Structural and Molecular Dynamics Investigation of Bacterial and Fungal Xylanases

Abstract

Xylanase is a type of enzyme that hydrolyzed of β-1,4 glycosidic bonds in xylan, breaking it down into its constituent monomers. Xylanolytic enzymes are pivotal in processes such as bio-bleaching of pulp, textile manufacturing, and the recycling of waste paper. Successful bioconversion of xylan or lignocellulose relies on the collaborative action of various xylanolytic enzymes, including endo-xylanase, β-xylosidase, and other accessory enzymes. Docking simulations using Auto Dock 4.2 were conducted to analyze the interaction between ligands and xylanase, utilizing PDB 1B3V and 1FCE. Ligand interaction with xylanase was further investigated through molecular dynamics. The xylanase from Penicillium simplicissimum (PDB 1B3V) exhibited comparable affinities for α-D-xylopyranose and β-D-xylopyranose. In contrast, the xylanase from Clostridium cellulolyticum (PDB 1FCE) demonstrated a stronger affinity for β-D-glucopyranose than for 4-thiouridine.
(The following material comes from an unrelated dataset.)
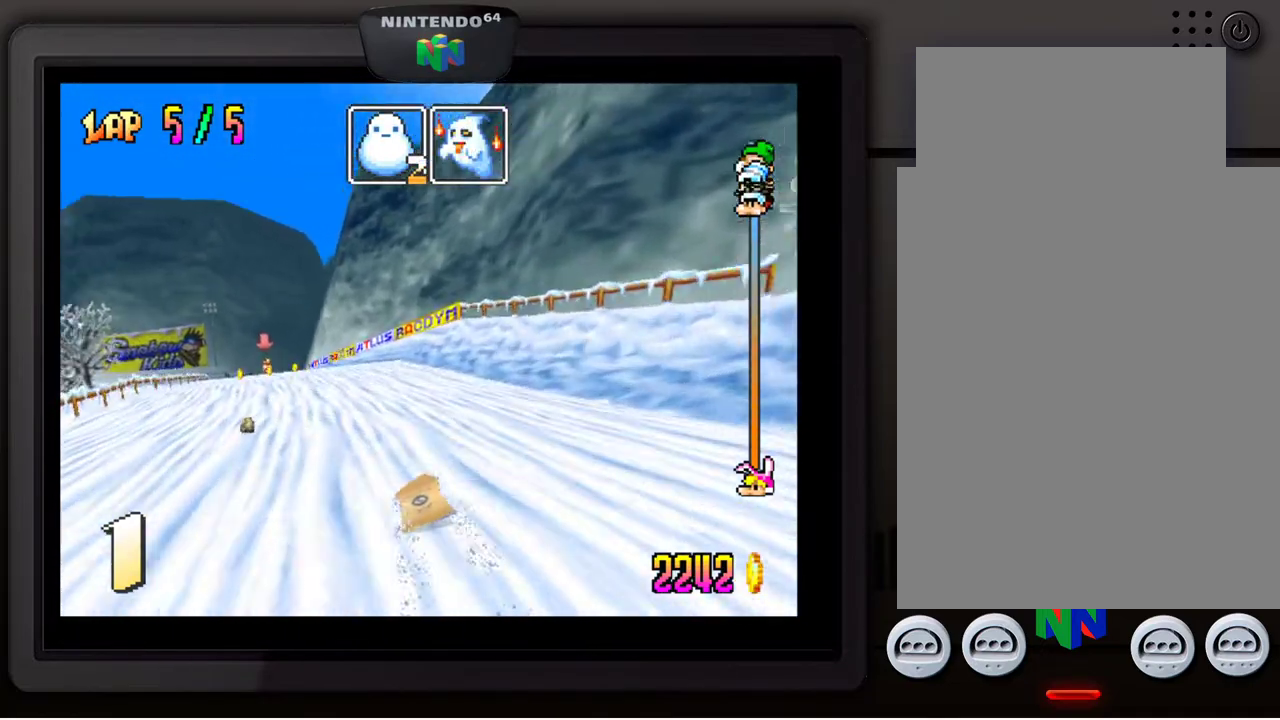
{"buttons": [], "left_stick": "center", "events": [[33, "B", "down"], [67, "left_stick", "center"], [117, "B", "up"], [267, "left_stick", "left"], [450, "left_stick", "center"]]}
Molecular dynamic investigations indicated the stability of both structures against the tested ligands. These findings provide a foundation for potential experimental validations and the application of molecular mechanics techniques. Such approaches could unveil the detailed catalytic mechanism and bolster the industrial efficacy of the enzyme.